• WHAT THIS TASK INVOLVES: Please copy the source text of each of the entries below character for character, leaving the pictures out of your answer.

• THE INPUT:
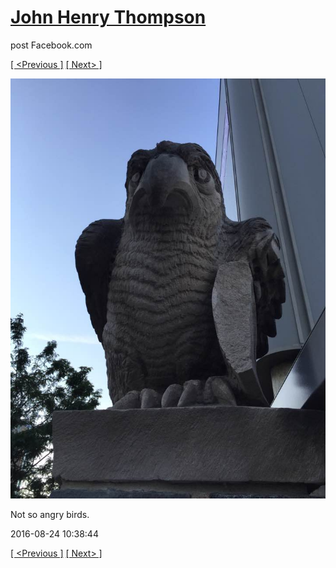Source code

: # [John Henry Thompson](../README.md)
post Facebook.com

[[ <Previous ]](2016-08-30-2.md) [[ Next> ]](2016-08-14-1.md)

[![](../media/2016-08-24/Not-so-angry-birds.jpg)](../README.md)

Not so angry birds.

2016-08-24 10:38:44

[[ <Previous ]](2016-08-30-2.md) [[ Next> ]](2016-08-14-1.md)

• RESPONSE AREA:
Source code

: # [John Henry Thompson](../README.md)
post Facebook.com

[[ <Previous ]](2016-08-30-2.md) [[ Next> ]](2016-08-14-1.md)

[![](../media/2016-08-24/Not-so-angry-birds.jpg)](../README.md)

Not so angry birds.

2016-08-24 10:38:44

[[ <Previous ]](2016-08-30-2.md) [[ Next> ]](2016-08-14-1.md)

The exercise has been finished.